Ammar al-Zaben spent 27 years inside the occupation prisons prior to his release in the Toufan al-Ahrar exchange on 22 February 2025. Born in Nablus in 1975, he became the leader of the Izz al-Din al-Qassam Brigades in his area. with one of the mandates being capturing occupation soldiers in order to exchange them to liberate Palestinian prisoners. He was involved in leading several armed resistance operations in occupied Jerusalem, and when he was captured by the occupation forces in 1998, he was sentenced to 27 life sentences plus 25 years.

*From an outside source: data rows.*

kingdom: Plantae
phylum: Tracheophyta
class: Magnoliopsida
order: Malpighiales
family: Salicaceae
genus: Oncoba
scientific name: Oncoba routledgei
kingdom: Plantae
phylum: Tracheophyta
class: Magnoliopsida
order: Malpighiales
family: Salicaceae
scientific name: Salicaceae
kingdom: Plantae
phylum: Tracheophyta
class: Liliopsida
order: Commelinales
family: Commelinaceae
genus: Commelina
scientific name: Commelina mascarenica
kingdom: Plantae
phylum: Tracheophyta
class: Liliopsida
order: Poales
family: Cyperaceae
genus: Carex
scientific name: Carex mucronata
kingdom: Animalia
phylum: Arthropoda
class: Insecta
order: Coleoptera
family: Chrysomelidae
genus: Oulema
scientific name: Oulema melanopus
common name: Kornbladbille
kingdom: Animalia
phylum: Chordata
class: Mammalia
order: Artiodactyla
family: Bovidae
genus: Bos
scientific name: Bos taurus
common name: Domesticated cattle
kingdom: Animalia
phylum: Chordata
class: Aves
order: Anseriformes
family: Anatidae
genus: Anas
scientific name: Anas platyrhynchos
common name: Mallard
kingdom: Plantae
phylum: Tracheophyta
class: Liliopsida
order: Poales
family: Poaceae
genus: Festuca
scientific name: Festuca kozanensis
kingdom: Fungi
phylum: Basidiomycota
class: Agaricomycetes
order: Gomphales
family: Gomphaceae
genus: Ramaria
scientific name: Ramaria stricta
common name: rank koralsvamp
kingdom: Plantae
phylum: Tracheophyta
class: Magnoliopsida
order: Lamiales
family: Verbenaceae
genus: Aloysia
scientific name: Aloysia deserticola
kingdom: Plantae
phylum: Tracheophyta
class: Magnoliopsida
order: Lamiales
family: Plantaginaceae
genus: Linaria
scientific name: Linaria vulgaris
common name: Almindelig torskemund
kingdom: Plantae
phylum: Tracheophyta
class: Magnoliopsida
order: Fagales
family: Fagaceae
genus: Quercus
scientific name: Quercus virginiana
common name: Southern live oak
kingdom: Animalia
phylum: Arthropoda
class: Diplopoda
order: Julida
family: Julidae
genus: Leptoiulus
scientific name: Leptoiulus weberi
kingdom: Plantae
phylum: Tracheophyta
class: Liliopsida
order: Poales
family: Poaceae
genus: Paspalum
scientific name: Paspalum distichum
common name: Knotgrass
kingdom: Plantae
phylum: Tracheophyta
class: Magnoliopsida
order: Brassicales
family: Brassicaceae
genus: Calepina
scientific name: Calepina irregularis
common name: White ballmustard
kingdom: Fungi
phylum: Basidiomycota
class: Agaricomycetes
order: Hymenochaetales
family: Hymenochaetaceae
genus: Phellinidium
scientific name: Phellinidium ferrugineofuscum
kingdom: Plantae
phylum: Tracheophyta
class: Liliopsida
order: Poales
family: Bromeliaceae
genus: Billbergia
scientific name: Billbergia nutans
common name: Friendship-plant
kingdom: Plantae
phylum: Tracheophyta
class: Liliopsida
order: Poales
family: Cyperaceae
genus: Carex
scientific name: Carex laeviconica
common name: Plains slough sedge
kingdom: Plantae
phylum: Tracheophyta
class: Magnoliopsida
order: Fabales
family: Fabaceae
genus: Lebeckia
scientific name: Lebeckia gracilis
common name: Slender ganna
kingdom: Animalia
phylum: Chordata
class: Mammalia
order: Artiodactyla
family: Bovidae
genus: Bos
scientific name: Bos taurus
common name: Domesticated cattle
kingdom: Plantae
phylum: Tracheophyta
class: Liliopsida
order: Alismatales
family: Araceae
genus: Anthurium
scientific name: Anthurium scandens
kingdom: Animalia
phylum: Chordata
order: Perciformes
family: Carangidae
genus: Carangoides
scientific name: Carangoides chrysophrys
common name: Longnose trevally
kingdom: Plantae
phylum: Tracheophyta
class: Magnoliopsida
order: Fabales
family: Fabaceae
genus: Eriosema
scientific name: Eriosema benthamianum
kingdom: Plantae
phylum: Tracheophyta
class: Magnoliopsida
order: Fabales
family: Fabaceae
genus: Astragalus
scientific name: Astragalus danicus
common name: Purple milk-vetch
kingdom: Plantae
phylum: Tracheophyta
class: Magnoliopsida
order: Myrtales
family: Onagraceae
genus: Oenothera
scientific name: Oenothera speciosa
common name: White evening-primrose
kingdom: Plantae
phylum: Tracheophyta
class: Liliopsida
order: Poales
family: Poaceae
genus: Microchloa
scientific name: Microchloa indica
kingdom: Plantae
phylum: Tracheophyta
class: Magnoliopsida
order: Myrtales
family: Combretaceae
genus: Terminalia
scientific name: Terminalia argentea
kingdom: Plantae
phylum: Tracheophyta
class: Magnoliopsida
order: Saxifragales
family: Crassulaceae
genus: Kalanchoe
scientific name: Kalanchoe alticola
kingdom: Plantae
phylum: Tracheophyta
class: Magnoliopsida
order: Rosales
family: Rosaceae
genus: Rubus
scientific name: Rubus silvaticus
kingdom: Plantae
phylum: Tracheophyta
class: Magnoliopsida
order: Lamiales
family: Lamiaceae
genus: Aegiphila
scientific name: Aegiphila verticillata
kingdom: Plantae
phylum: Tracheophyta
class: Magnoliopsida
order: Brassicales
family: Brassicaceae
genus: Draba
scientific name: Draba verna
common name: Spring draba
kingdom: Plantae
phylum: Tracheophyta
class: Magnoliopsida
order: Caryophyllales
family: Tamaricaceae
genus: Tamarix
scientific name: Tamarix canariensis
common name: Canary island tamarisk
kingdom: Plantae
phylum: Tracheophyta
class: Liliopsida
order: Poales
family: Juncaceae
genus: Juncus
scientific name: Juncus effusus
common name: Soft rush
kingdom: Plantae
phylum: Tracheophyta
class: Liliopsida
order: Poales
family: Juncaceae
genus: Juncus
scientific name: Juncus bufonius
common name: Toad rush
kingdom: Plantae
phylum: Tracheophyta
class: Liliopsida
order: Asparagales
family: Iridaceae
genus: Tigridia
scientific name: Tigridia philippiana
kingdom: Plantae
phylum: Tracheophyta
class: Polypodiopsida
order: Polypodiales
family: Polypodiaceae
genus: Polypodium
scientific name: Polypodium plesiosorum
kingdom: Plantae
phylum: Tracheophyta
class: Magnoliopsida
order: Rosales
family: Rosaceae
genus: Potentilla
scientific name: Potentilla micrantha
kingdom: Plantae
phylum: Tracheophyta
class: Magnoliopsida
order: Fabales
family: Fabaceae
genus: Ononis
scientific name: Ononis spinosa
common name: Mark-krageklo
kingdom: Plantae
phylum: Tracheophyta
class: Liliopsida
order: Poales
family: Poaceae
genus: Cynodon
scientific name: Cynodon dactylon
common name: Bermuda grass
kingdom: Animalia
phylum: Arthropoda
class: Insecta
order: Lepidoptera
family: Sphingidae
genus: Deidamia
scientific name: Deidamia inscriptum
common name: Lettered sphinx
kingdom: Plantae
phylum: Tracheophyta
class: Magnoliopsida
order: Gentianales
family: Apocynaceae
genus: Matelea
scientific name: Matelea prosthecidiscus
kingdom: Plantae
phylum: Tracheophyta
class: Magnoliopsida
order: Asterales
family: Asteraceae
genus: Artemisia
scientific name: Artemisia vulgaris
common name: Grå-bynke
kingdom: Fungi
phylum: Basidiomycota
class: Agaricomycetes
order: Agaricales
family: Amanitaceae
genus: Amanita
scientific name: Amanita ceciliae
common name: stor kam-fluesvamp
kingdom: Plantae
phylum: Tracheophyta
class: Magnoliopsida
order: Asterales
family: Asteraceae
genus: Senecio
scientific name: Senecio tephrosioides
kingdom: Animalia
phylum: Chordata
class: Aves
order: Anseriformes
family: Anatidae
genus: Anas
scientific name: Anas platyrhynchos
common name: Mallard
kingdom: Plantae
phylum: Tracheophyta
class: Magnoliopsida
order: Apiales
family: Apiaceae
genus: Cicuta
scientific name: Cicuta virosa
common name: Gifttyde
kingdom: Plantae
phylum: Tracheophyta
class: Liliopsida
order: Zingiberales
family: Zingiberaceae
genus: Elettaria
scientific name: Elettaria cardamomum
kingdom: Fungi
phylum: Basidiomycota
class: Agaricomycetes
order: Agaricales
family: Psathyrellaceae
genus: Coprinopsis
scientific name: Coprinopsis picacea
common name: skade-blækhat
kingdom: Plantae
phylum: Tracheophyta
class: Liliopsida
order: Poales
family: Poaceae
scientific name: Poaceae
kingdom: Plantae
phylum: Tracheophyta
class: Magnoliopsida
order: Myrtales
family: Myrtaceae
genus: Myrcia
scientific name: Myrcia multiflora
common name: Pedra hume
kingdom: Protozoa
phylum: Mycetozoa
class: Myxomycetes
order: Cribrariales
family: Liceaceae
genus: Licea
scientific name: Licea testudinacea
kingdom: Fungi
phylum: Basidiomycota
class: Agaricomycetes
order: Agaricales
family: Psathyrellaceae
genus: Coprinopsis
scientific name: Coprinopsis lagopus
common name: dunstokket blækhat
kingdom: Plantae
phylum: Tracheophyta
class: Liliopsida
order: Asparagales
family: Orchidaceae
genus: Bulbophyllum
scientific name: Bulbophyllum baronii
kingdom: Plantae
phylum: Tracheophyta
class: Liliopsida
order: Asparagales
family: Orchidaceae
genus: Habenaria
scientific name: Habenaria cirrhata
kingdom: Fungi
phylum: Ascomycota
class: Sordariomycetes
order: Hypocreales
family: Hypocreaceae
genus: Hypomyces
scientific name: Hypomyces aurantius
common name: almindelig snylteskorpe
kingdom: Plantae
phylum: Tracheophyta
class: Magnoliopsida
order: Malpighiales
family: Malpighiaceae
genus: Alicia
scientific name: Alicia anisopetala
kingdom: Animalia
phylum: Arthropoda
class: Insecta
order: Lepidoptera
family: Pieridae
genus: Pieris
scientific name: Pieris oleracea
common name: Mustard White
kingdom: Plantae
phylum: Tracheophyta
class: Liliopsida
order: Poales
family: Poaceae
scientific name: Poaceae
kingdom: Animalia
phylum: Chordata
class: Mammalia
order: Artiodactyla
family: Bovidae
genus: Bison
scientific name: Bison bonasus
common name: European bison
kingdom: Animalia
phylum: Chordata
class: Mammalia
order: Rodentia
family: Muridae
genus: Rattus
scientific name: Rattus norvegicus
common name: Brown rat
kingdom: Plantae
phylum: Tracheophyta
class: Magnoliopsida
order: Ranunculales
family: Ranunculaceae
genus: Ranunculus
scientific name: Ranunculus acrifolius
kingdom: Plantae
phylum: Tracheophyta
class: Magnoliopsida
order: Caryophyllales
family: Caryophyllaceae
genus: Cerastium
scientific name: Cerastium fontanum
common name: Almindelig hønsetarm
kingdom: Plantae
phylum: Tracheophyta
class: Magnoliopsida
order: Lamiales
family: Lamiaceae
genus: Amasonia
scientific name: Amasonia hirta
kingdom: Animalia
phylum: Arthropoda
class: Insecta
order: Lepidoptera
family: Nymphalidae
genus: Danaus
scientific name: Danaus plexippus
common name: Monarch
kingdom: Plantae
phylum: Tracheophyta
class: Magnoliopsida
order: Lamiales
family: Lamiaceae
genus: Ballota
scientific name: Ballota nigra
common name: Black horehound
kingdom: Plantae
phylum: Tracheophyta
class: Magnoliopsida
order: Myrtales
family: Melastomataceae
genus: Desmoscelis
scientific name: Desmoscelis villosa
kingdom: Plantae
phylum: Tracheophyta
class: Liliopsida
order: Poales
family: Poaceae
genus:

He is married with two sons and two daughters; he is considered the first Palestinian prisoner to use “liberated sperm” smuggled from the prison to a fertility clinic to have children, “ambassadors of freedom,” with his wife — his sons Muhannad, in 2012, and Seif al-Din, in 2014.. His mother was martyred in 2004 as she participated in a hunger strike in solidarity with one inside the occupation prisons. He earned his bachelor’s and master’s degrees from Al-Quds University inside the occupation prisons. The following song was released in honor of him by the Ghoraba Band in 2019:
Omar al-Sharif, a Palestinian Jerusalemite, had spent nearly 22 years in occupation prisons before his release in Toufan al-Ahrar on 25 January 2025. Omar was serving 18 life sentences in occupation prisons for his role in the resistance’s military work in the Izz el-Din al-Qassam Brigades.
He was a leader in the prisoners’ movement, participating in multiple hunger strikes and frequently transferred between prisoners and subjected to isolation.